Amazon kicks some serious butt. No, really. Check this out: Amazon is offering a 70% royalty option for authors who release their books on the Kindle. That’s gonna seriously get some publishers upset–and that’s a good thing.

World Wide Web, The

So it looks like Firefox 3.7 is dead for now. With the release of Firefox 3.6, I can only hope they’ve addressed the crash issues I’ve faced with more than 200 tabs loaded at once. Sadly, 3.5 has been far more unstable than any other browser including IE betas. I’m half tempted to revert to an earlier version of 3.x.

I’ve received more than my fair share of “Join now!” messages from Yelp, and while I never did like the company, these allegations make me cringe. Sure, they could be made by business owners who–by merit of being business owners–are upset they’d receive bad reviews, but I think the shear number of businesses calling out Yelp’s questionable practices speaks for itself.
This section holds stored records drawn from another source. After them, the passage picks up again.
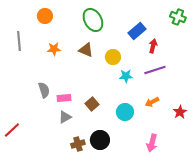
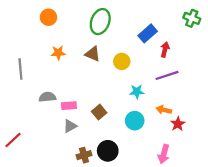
green ellipse: (93, 20) -> (100, 22), turned 50
gray line: (19, 41) -> (20, 69), moved
cyan star: (126, 76) -> (137, 92), moved
gray semicircle: (44, 90) -> (47, 97), turned -77
orange arrow: (152, 102) -> (164, 110), turned 40
red star: (180, 112) -> (178, 124), moved

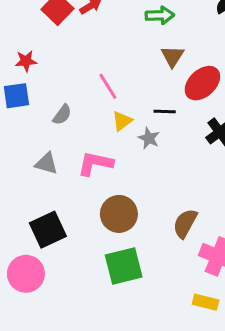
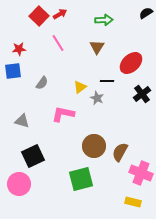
brown triangle: (172, 56) -> (97, 47), moved
pink line: (108, 86) -> (58, 43), moved
gray triangle: (46, 163) -> (22, 121), moved
brown circle: (119, 214) -> (94, 146), moved

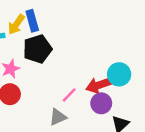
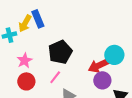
black pentagon: (37, 49) -> (60, 52), moved
pink line: (69, 95) -> (55, 77), moved

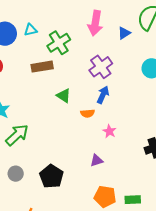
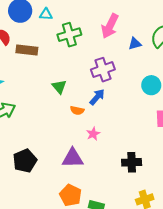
brown rectangle: (42, 67) -> (27, 50), moved
purple triangle: (97, 160) -> (73, 158), size x1.6

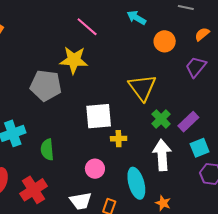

Naturally, there’s a retort on Yelp’s site related to many of the accusations. I suspect the truth is somewhere in the middle.

In the realm of bizarre, weird, and perhaps even down-right wrong, an online dating site, OKCupid, released statistics related to profile pictures and their myths. Some of the findings are surprising and potentially worth future sociological studies. (Hint to sociology majors: Yes, I’m really talking to you.)

This is humorous. Bill Gates finally relented and gave in to the Twitter crowd. It’s humorous to me precisely because I only recently started my account there, too.

Here’s an interesting piece on reducing total HTTP requests per visitor. Some of the suggestions are implemented by many sites (including some web application software like WordPress) while others are largely unsupported by a few browsers such as the data URI option.